TASK STATEMENT: Can you reproduce, word for word, the full excerpt about the purported Federal Reserve notes and bonds?

EXCERPT:
------------------------

According to the complaint, Summa opened a brokerage account at a firm called Donald and Company in or about July 2001. Over the next several months, he attempted to deposit into the account instruments that purported to be United States Federal Reserve Notes in one hundred million dollar denominations, totaling twenty-five billion dollars, and another twenty-five billion dollars in purported United States Federal Reserve bonds, also in one hundred million dollar denominations. After satisfying themselves that the instruments were not authentic securities of the United States, members of the firm contacted the FBI.

------------------------

Extracted page text data:
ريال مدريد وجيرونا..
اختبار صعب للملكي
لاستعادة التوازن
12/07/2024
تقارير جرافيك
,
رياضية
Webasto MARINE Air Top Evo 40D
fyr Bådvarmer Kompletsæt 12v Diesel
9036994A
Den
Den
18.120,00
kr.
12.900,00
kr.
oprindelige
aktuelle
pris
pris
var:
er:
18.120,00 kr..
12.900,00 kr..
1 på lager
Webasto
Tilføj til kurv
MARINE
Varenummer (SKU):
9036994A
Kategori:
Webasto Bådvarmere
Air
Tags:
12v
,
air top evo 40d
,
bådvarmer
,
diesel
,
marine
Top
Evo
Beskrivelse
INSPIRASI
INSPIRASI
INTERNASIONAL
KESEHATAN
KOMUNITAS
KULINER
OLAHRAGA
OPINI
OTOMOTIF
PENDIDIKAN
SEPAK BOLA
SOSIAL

------------------------

OUTPUT OF THE EXERCISE:
According to the complaint, Summa opened a brokerage account at a firm called Donald and Company in or about July 2001. Over the next several months, he attempted to deposit into the account instruments that purported to be United States Federal Reserve Notes in one hundred million dollar denominations, totaling twenty-five billion dollars, and another twenty-five billion dollars in purported United States Federal Reserve bonds, also in one hundred million dollar denominations. After satisfying themselves that the instruments were not authentic securities of the United States, members of the firm contacted the FBI.